Que fait Betony alors ? Eh bien, je crois qu’elle vit. Je crois aussi qu’elle tente par tous les moyens d’ouvrir certains regards et de démêler certains nœuds. Il y a son livre bien sûr : The Boudoir Bible, illustré avec élégance par François Berthoud et publié en 2013 par Rizzoli, puis en français : La Bible du Boudoir chez Robert Laffont en 2014. Les traductions se multiplient – bientôt dix. 

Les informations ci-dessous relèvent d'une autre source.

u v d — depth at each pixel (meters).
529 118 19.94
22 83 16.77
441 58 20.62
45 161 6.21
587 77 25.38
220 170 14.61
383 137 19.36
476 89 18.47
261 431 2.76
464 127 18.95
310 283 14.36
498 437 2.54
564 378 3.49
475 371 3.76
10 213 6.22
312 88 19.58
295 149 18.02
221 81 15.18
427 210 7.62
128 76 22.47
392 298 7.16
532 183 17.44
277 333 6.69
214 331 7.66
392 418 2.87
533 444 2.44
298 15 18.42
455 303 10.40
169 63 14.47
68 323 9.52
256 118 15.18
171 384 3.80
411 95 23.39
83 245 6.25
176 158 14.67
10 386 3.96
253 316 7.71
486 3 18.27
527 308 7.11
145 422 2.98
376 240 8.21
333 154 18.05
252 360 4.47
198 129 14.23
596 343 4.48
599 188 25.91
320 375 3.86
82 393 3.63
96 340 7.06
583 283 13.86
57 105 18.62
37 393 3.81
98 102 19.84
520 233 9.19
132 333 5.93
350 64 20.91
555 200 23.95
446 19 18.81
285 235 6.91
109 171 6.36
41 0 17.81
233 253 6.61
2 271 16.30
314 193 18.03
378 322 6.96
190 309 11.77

IL FAUT LE BON OUTIL, IL FAUT L’HUILE AUSSI, ET LA SERRURE S’OUVRE.

 

L’idée du texte, alors, est aussi simple qu’ambitieuse : aider les femmes, les hommes, à trouver les clefs de leur propre sexualité, à ne plus avoir honte du plaisir et à le considérer comme une entreprise qui n’est pas celle d’un jeu, mais bel et bien une affaire sérieuse. Je pense alors à ce texte de Jacques Rigaut que je porte en mon cœur comme lui portait son suicide à la boutonnière : « Je serai sérieux comme le plaisir. Les gens ne savent pas ce qu’ils disent. Il n’y a pas de raisons de vivre, mais il n’y a pas de raisons de mourir non plus. La seule façon qui nous soit laissée de témoigner notre dédain de la vie, c’est de l’accepter. »
Car parfois – souvent plutôt – les drames frappent à la porte de nos vies, jusqu’à les bloquer, jusqu’à les détruire. Il faut se reconstruire alors, comme on se rééduque. Betony me le dit aussi simplement que ça : comme elle n’a pas eu d’enfant, elle a voulu consacrer son temps aux autres autrement. Elle les emmène vers une perception sereine et  nécessaire de leurs propres jouissances. On parle alors du rapport amoureux, du toucher, de toutes ces choses qui nous sont indispensables mais dont le manque se fait ressentir chez tant de personnes. Betony parle des clefs à trouver, comme un simple mécanisme à débloquer. Il faut le bon outil, il faut l’huile aussi, et la serrure s’ouvre. Enfin. 
En l’écrivant, je comprends mieux pourquoi je suis sorti de cet appartement avec une sensation aussi étrange qu’agréable, une sensation qui semblait s’enrouler autour de ma nuque. C’est un tout qu’il faut englober : un charme, de l’odeur des bougies à la couleur des teintures, des matières qui brillent, et la présence si peu courante d’une personne absolument tranquille avec ce qu’elle est, avec ce qu’elle fait, pourquoi elle le fait aussi, et la manière dont elle s’y prend. Si je devais parler de Betony Vernon, je parlerais d’une expérience, car notre simple discussion, assis l’un en face de l’autre dans les bas fauteuils en velours n’avait pourtant rien d’une interview banale. Et je sais que ce n’est pas grâce à moi, mais seulement puisque Betony l’a décidé ainsi.